According to MainFT, the move is meant to pressure the UK’s Financial Conduct Authority into accepting China-approved risk disclosure language for a potential London listing.

As MainFT reports (with Alphaville’s emphasis added below):

Shein has confidentially filed for an initial public offering in Hong Kong as the online fast-fashion retailer seeks to accelerate a drawn-out listing process and pressure the UK regulator into approving a London listing . . . 

UK and Chinese regulators failed to agree on appropriate language to be used in the risk disclosure section of its prospectus. The differences related particularly to Shein’s supply chain exposure to the politically sensitive Xinjiang region, where China has been accused of human rights abuses against the indigenous Uyghur population.

The UK’s Financial Conduct Authority approved a version of Shein’s prospectus earlier this year, but it was not accepted by the CSRC. In recent years, the Beijing-based regulator has become stricter on how companies describe the risks associated with operating businesses in China, according to the people.

Shein has filed to float in Hong Kong in part to try to pressure the UK regulator into compromising on its risk disclosure requirements and keep alive what could be the biggest IPO on the London market in years, according to the people. Fundraising from IPOs in London has sunk to a 30-year low in 2025.

If the FCA is willing to accept a CSRC-approved prospectus, London would still be Shein’s preferred exchange, given its more diverse and international investor base, the people said. They added that the chances were slim, given that the regulators’ requirements were still wide apart.

In short, Shein’s London IPO plans have stalled over a stand-off between UK and Chinese regulators about how to describe the company’s exposure to Xinjiang. The FCA signed off on one version, but it was rejected by China’s securities regulator, the CSRC, which has tightened control over how issuers portray Chinese risks in foreign filings.

There is no real investor protection issue at stake here. Anyone seriously considering investing in Shein already understands the geopolitical risks: Xinjiang, tariffs, sanctions, supply chains. It’s all been covered in media reports, analyst research, NGO bulletins, and parliamentary hearings. Whatever Shein’s prospectus ends up saying in the “Risk Factors” section won’t add much — if anything — to that knowledge.

And that because the Risk Factors bit isn’t where investors go to learn about real-world risk. It’s where lawyers go to cover their and their clients’ backsides.

The Risk Factors of any IPO document is dumping ground, designed to throw in every conceivable threat, from war and pestilence to currency market fluctuation. It’s written by lawyers and for lawyers. We have therefore previously described it as:

. . . a mixture of alarmist legal jargon and boilerplate gobbledegook more suited to shielding issuers and underwriters from liability than to informing investors.

And if anything we were being charitable. What’s really at stake in the Shein situation is political narrative.

If the FCA accepts CSRC-approved language, it in effect endorses a Beijing-vetted version of the situation in Xinjiang.
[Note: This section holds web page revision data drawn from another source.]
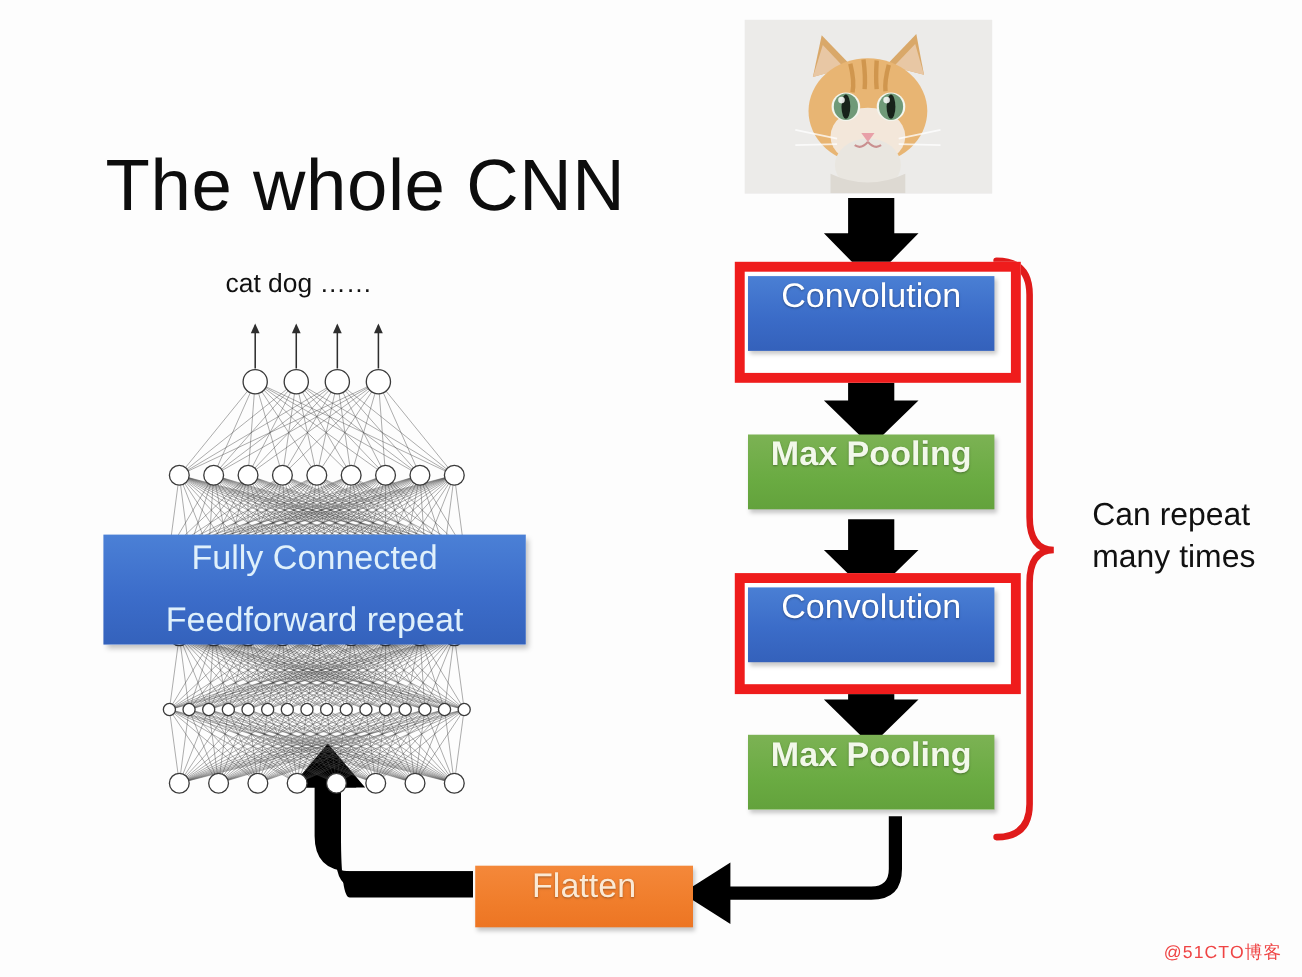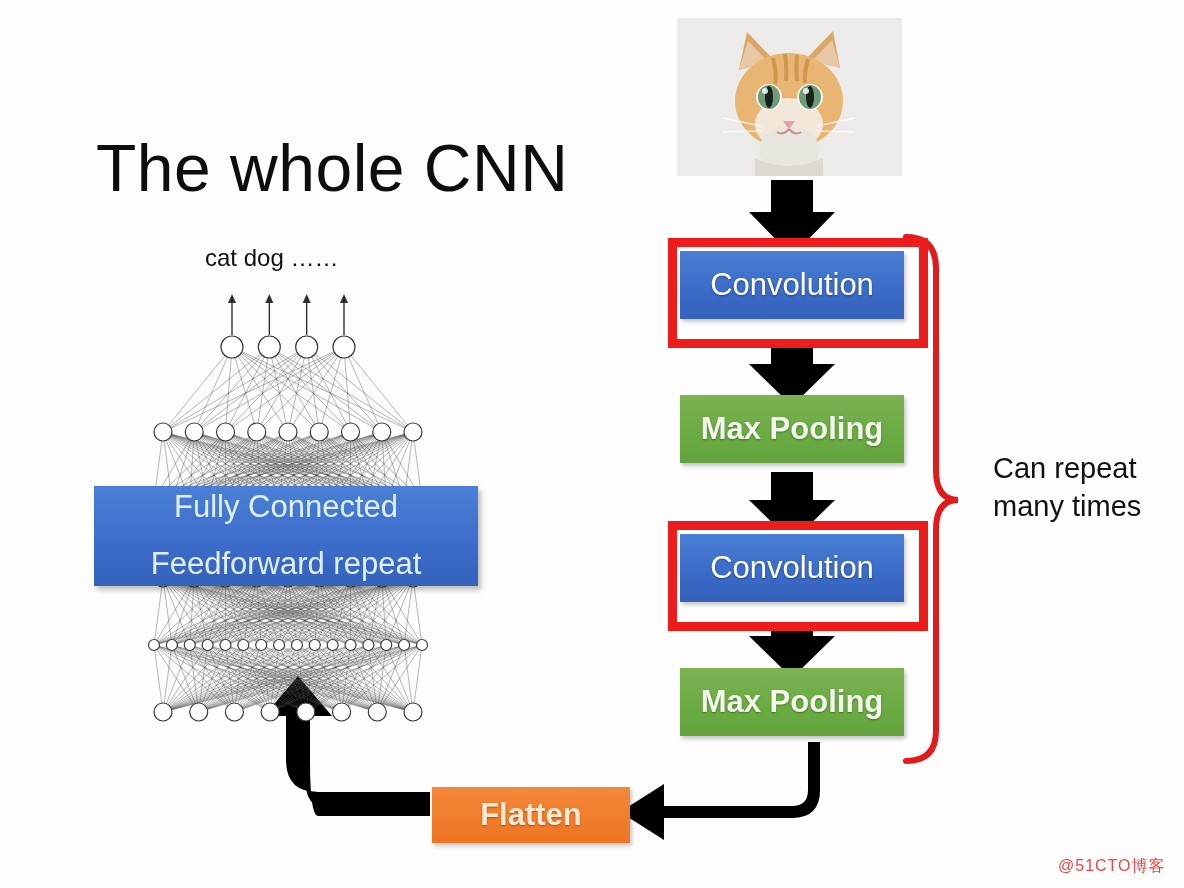--- a/index.html
+++ b/index.html
@@ -20,7 +20,7 @@
   .photo svg{display:block;}
 
   
-  .pbox{position:absolute;display:flex;align-items:center;justify-content:center;
+  .pbox{position:absolute;display:flex;justify-content:center;
         color:#ffffff;font-size:31px;text-shadow:0 1px 2px rgba(0,0,0,.35);
         box-shadow:2px 3px 4px rgba(0,0,0,.22);}
   .conv{background:linear-gradient(180deg,#4a7fd4 0%,#3b6cc8 55%,#3461bb 100%);}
That’s awkward, especially after a Shein executive dodged questions from a UK parliamentary committee in January about whether its clothes contain cotton from Xinjiang.

Meanwhile, China has grown more assertive in setting the narrative, barring banks from including anything in IPO documents that could “misrepresent” or “disparage” the country’s legal or business environment. Hong Kong’s exchange has also dropped its China-specific risk factor requirement.

So what’s Shein doing? It’s trying to force London’s hand. The Hong Kong listing is likely Plan A — and probably the only real plan. But if the UK caves to China’s preferred wording, it gives Shein optionality and hands Beijing a political win. These filings may be “confidential,” but they seem to always leak to the press, and so any concession would almost certainly find its way into the public domain.

In any case, it’s hard to take Shein’s flirtation with London at face value. As FTAV argued recently, a London IPO doesn’t make sense for the company. Why list in a jurisdiction where MPs are deeply sceptical, ESG scrutiny is intense, and the IPO roadshow would trigger another round of Xinjiang headlines? Why risk having your listing celebration disrupted by demonstrators?

Hong Kong, in contrast, offers access to capital, regulatory credibility, and fewer political headaches. London’s IPO market has been moribund for the last three years, and there’s no reason to believe it would offer better pricing or deeper liquidity. Keeping London in the mix seems more about leverage than intent.

So this isn’t a dispute about ensuring proper disclosure. Rather, it is about forcing the FCA into a symbolic choice: approve Beijing’s language and look compromised, or reject it and risk being blamed from driving Shein away.

In the end, nothing in the final prospectus will materially change how investors assess Shein. They’ll make their own decisions based on fundamentals, governance, and supply chain transparency — not lawyered-up risk disclosures.

This latest manoeuvre isn’t about reaching a workable compromise to make a London listing happen. The only question is whether the FCA will swallow Beijing’s language just to stay in a game that London has, realistically, already lost?